Thrust into action courtesy a controversy, it will be a test of nerves and skills for the Indian rookies when they take on South Korea in the Davis Cup Asia/Oceania Group I tie, beginning in New Delhi on Friday.
With only Leander Paes as the top player in the side, V M Ranjeet, Vijayant Malik and Purav Raja will make their Davis Cup debuts and they will have to play out of their skins to help India win the tie.
It's the second consecutive tie, the build up of which has been marred by an needless controversy.
Earlier, Mahesh Bhupathi and Rohan Bopanna were axed before the New Zealand tie in September last year, on grounds of indiscipline.
And now 11 top players, led by Somdev Devvarman, have been left out as the disgruntled players and the national federation could not reach a settlement in time.
India would have started as outright favourites at home with a full-strength team against the current team fielded by Korea but now the hosts would enter the contest as underdogs.
It will be interesting to see how Paes, who will be playing his 49th Davis Cup tie, anchors the side. He will be in action only on Saturday for the doubles but his role is much bigger on Friday and Sunday when the singles rubbers will be played.
There was a palpable change in the mood of the camp ever since Paes joined the team on Tuesday. It took just the presence of Paes to turn the mood from sombre to jovial.
And in Davis Cup, it's completely different from the matches on the Tour. Playing for the nation is an incentive enough for the players to push themselves to limit.
It will be first assignment for Zeeshan Ali as India coach and last for S P Misra as non-playing captain and both of them would want a good result for obvious reasons.
The expectations from Ranjeet and Malik, ranked 517 and 541 respectively, would be to at least put up a decent fight and they would also be eager to prove a point after being labelled as members of a third-string team.
The players they will be encountering are Suk-Young Jeong, ranked 321 and Min-Hyeok Cho, who is not ranked in the ATP chart but has the experience of playing two Davis Cup ties.
Jeong has won two of the five singles that he has played so far in the Davis Cup, while Cho had battled well against Australia. If Ranjeet could tame Cho on the opening day, it will enhance India's chances.
Min-Hyeok Cho has a good reputation back home and he's a tough customer despite winning just one of the three Davis Cup matches. His two defeats have come against tough Australians -- Bernard Tomic and Marinko Matosevic.
Ji Sung Nam, the fourth player of the side, is yet to make his debut and he will play the doubles alongwith Yong-Kyu Lim.
Surprisingly, the Korean captain has chosen Lim for the doubles, despite the fact that he is experienced in playing singles rubber.
The Korean captain explained that Cho was in good touch and that is why they have chosen him for the singles and since Lim has experience, they wanted him to play in the doubles against a team which has a seasoned player in Paes.
The most comforting factor for India is the presence of Paes for the doubles.
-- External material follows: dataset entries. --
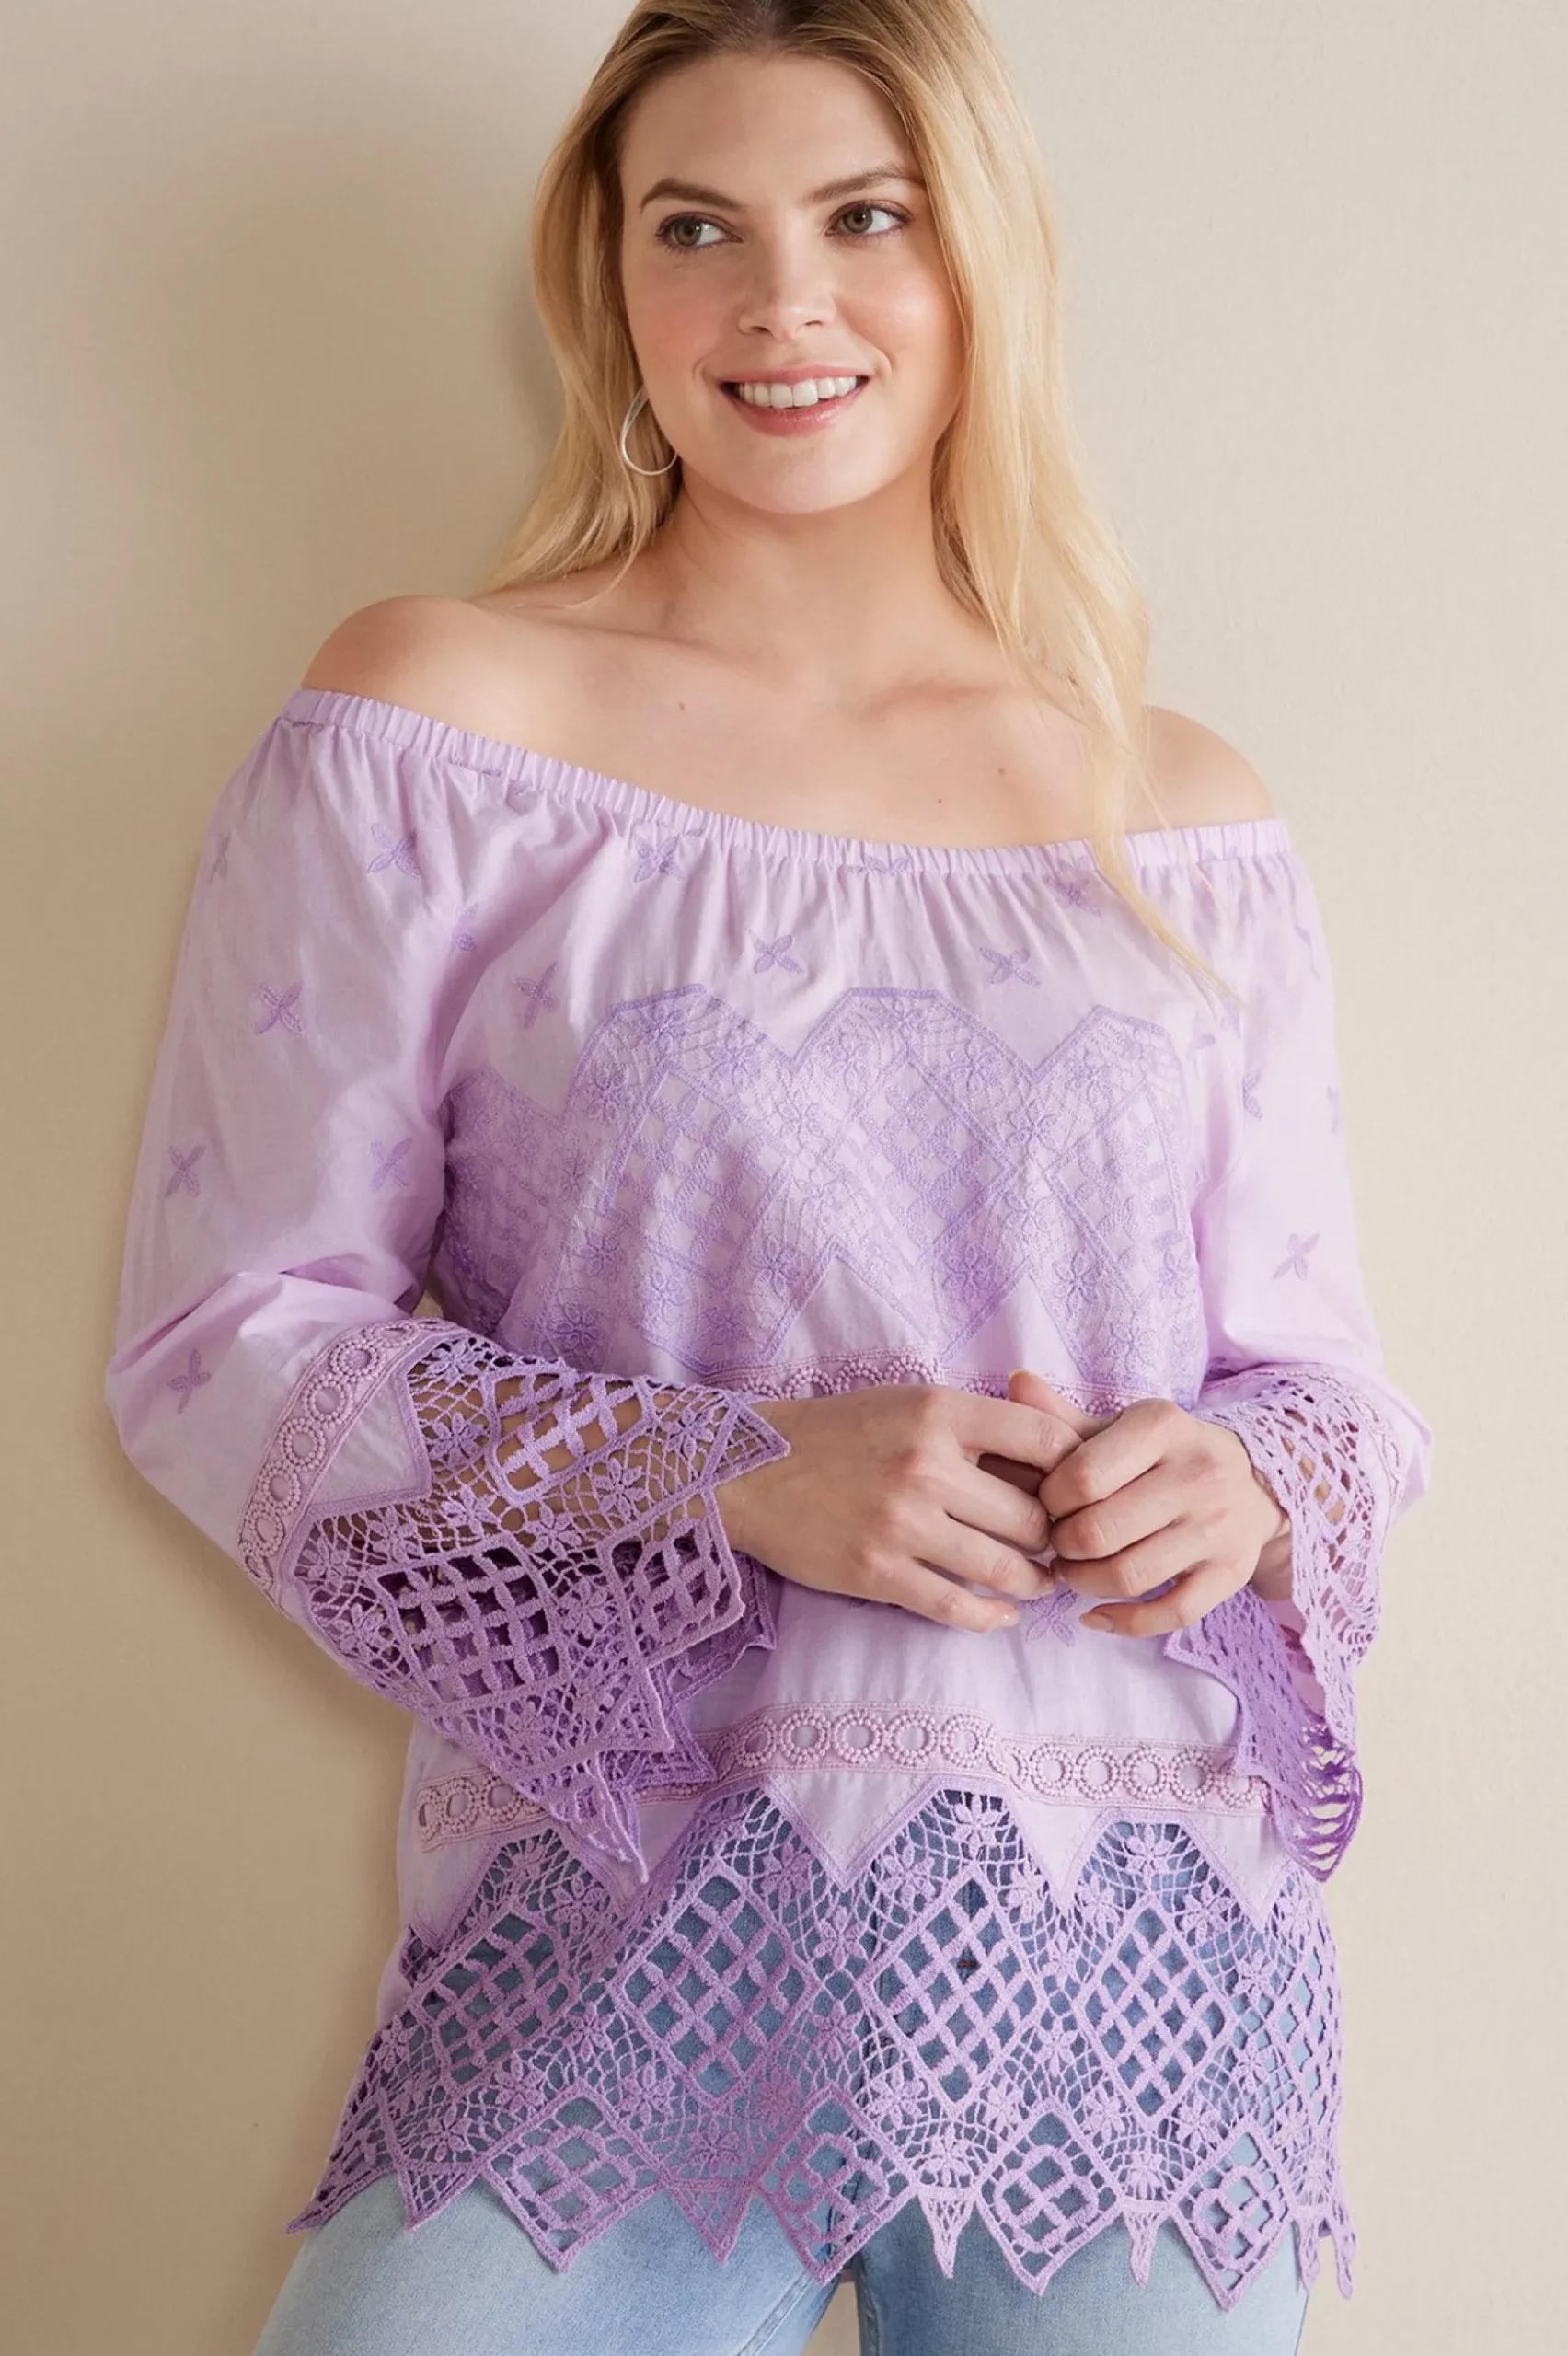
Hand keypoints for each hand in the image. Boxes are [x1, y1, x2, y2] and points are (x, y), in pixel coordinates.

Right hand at [713, 1382, 1087, 1633]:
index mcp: (940, 1412)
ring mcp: (902, 1523)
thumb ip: (975, 1425)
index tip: (1075, 1493)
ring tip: (1039, 1581)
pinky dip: (991, 1616)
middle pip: (1034, 1516)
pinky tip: (1002, 1613)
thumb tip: (1057, 1458)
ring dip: (1034, 1582)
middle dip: (1055, 1538)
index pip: (1047, 1443)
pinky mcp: (878, 1573)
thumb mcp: (910, 1403)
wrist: (752, 1470)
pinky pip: (957, 1607)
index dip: (1076, 1473)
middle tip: (1061, 1548)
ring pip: (1005, 1568)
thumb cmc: (840, 1433)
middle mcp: (926, 1465)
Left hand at [1005, 1371, 1290, 1636]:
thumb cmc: (1167, 1455)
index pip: (1083, 1475)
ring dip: (1083, 1583)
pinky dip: (1124, 1622)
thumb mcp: (1122, 1427)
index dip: (1049, 1498)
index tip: (1046, 1502)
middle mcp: (1197, 1474)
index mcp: (1163, 1427)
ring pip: (1129, 1576)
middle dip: (1061, 1544)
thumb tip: (1015, 1382)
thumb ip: (1065, 1416)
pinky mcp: (1232, 1572)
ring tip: (1071, 1570)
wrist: (1256, 1483)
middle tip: (1054, 1541)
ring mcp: (1218, 1527)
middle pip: (1099, 1531)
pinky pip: (1171, 1613)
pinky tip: (1096, 1614)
India can be assured of clinching the Saturday rubber when Paes and US-based Raja enters the court.
Paes has this history of producing results with even inexperienced players and the latest example was during London Olympics, where he and Vishnu Vardhan fought hard as a team.
And now he has a good partner in Raja, who is now ranked 161 and won three Futures titles apart from ending runners-up in other Challenger events, last season.
The courts at the R K Khanna tennis stadium are still slow and hanging in, retrieving the balls, would be crucial to the outcome of the matches.
Even Paes mentioned that since and he and Raja are both serve and volley players, they will have to adjust their game and play more from the baseline.
The winner of the tie will advance to the second round, slated for April 5 to 7.
The head-to-head record is 5-3 in the favour of Korea and the last time two sides clashed was back in 2006 when the visitors had won in Korea 4-1.